2005 News Releases
EPA Begins Excavation of Two Small Areas Contaminated with PCBs in Acushnet North of the Slocum/Wood Street Bridge
Release Date: 12/01/2005
Contact: David Deegan (firstname.lastname@example.org), EPA Office of Public Affairs, (617) 918-1017
For Immediate Release: December 1, 2005; Release # dd051202
(Boston) - As part of the ongoing New Bedford Harbor PCB cleanup, this week EPA began excavation of two small contaminated areas between the Titleist shoreline parking lot and the River View Park in Acushnet, Mass.
Soil sampling performed after the 2002-2003 PCB cleanup north of the Wood/Slocum Street Bridge found small areas of PCB (polychlorinated biphenyls) contamination higher up the river bank on the Acushnet shoreline than what had been known previously. River View Park is not part of this cleanup effort. The park area was cleaned in 2002 and PCB soil testing continues to shows it meets cleanup standards.

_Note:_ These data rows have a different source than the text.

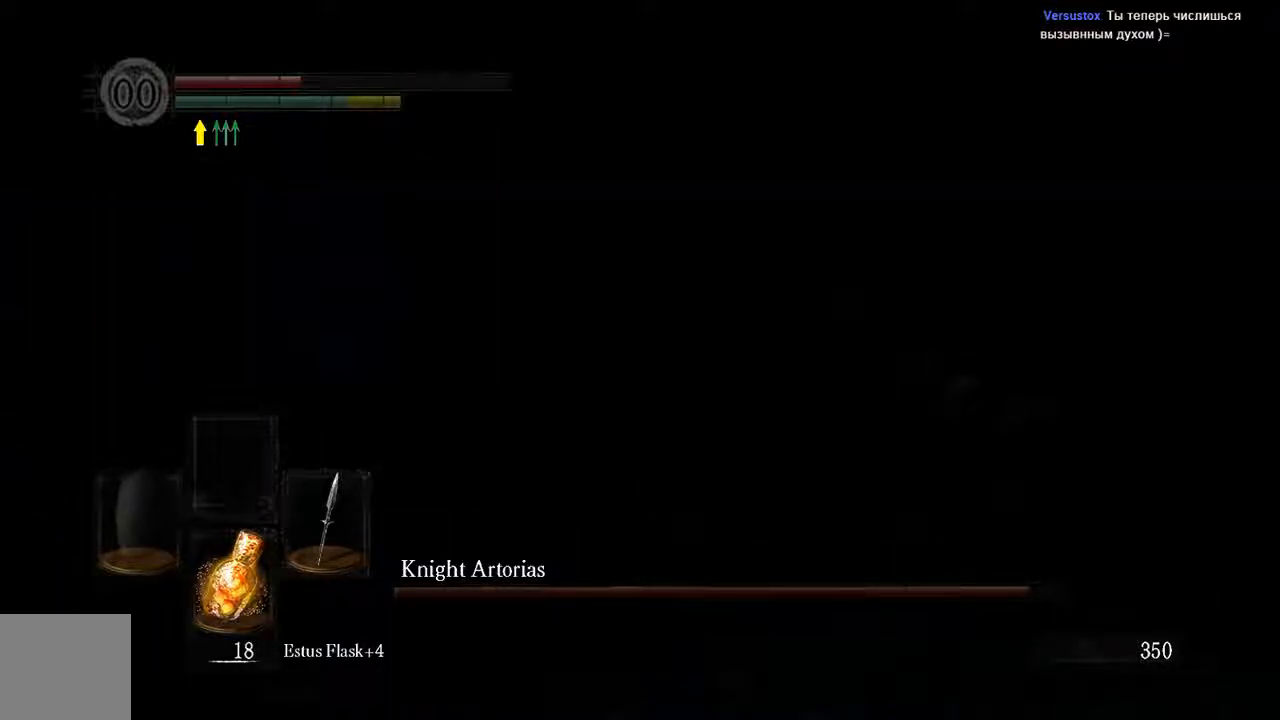
{"dt_ms": 500, "buttons": ["L1"], "left_stick": "up-right", "right_stick": "center", "events": [[167, "L1", "down"], [167, "left_stick", "up-right"], [200, "R3", "down"], [200, "right_stick", "center"], [333, "R3", "up"]]}
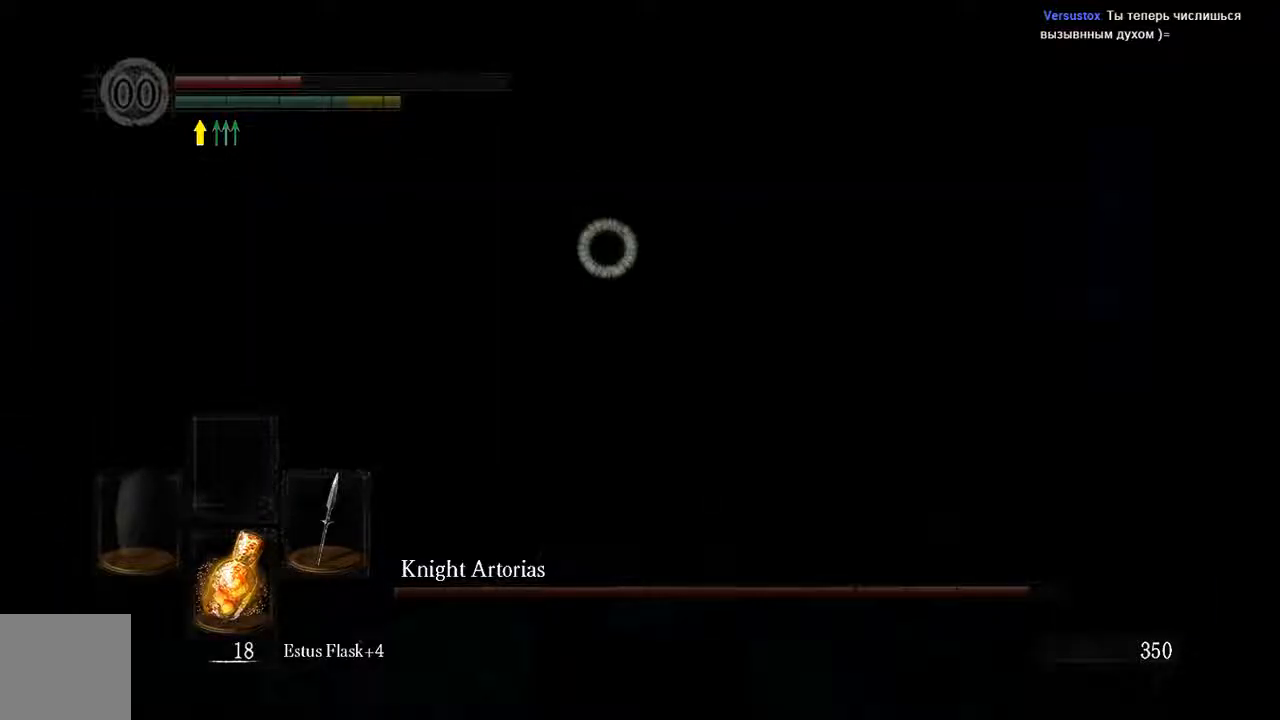
{"dt_ms": 500, "buttons": ["L1"], "left_stick": "up-right", "right_stick": "center", "events": [[100, "R3", "down"], [200, "R3", "up"], [267, "L1", "up"], [500, "L1", "down"]]}
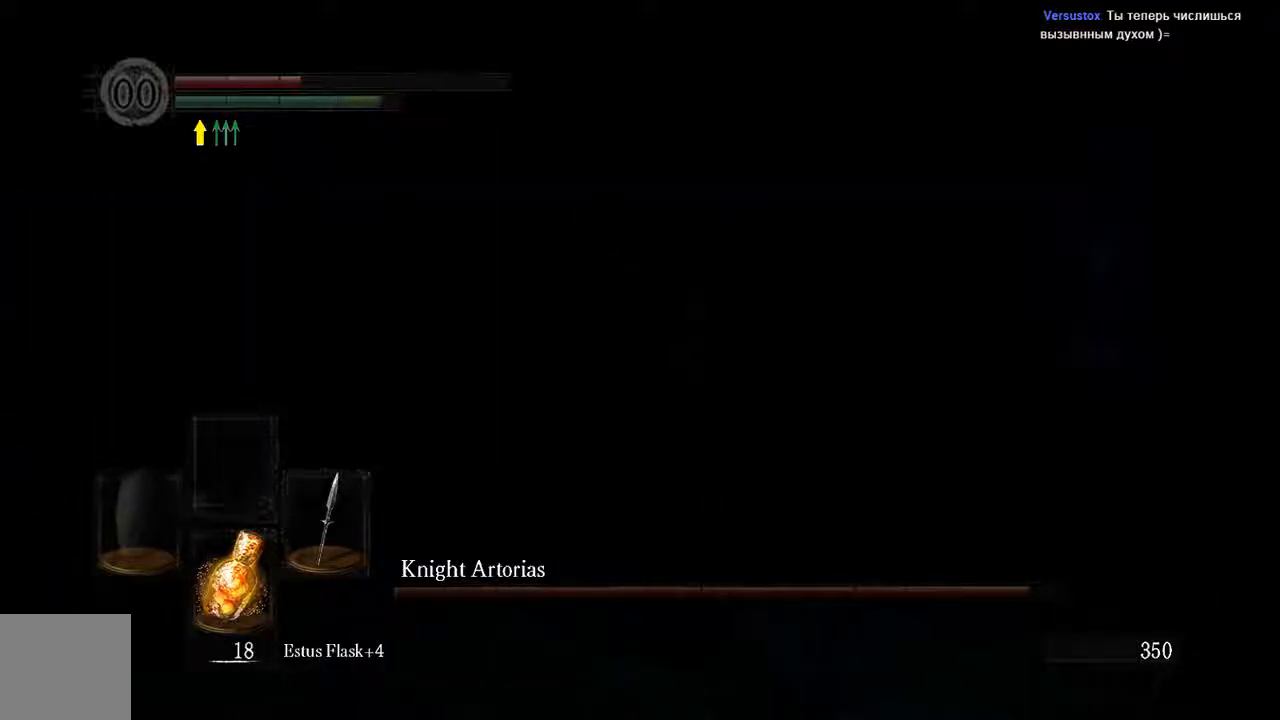
{"dt_ms": 500, "buttons": ["L1"], "left_stick": "up", "right_stick": "center", "events": [[300, "left_stick", "up"], [433, "R3", "down"], [500, "R3", "up"]]}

Cleanup activities take place between 7:00 a.m. and 5:00 p.m., Monday through Friday with some possible Saturday work. The full cleanup of this area should take three to four weeks depending on weather and the processing of confirmatory samples.
The excavated PCB-contaminated soil will be loaded into sealed trucks which then will be cleaned and inspected before being allowed onto public streets. Only about 15 truck loads in total will be needed. After the contaminated soil is removed, clean backfill soil, a conservation seed mix, and erosion control fabric will be put down. Some additional saltmarsh plantings will be required next spring.
The New Bedford Harbor Superfund site includes all of New Bedford Harbor and parts of the Acushnet River and Buzzards Bay. The harbor was contaminated with PCBs, the result of past waste disposal practices at two capacitor manufacturing plants, one on the Acushnet River, the second on the outer harbor. PCB wastes were discharged directly into the harbor, as well as indirectly through the city’s sewer system. EPA added the harbor to its National Priorities List (known as the Superfund list) in 1983, making the site eligible for federal Superfund cleanup money.
Since 1983, EPA has spent more than $209 million in planning, engineering and construction costs for the harbor cleanup. Approximately 38 acres of high priority areas have been cleaned up to date and the remaining 240 acres of contaminated sediment, including surrounding wetlands and residential properties, will be processed at the new 5-acre dewatering facility in the harbor’s North Terminal. An estimated 880,000 cubic yards of sediments are slated to be removed, roughly equivalent to 175 football fields each filled three feet deep.
Fish, lobster, quahog and other seafood from New Bedford Harbor and the Acushnet River contain high levels of PCBs, which can cause illness if eaten regularly. In 1979, the Massachusetts Department of Public Health issued restrictions on fishing and lobstering based on health risks from eating fish and lobster from the 18,000-acre New Bedford Harbor and Acushnet River estuary.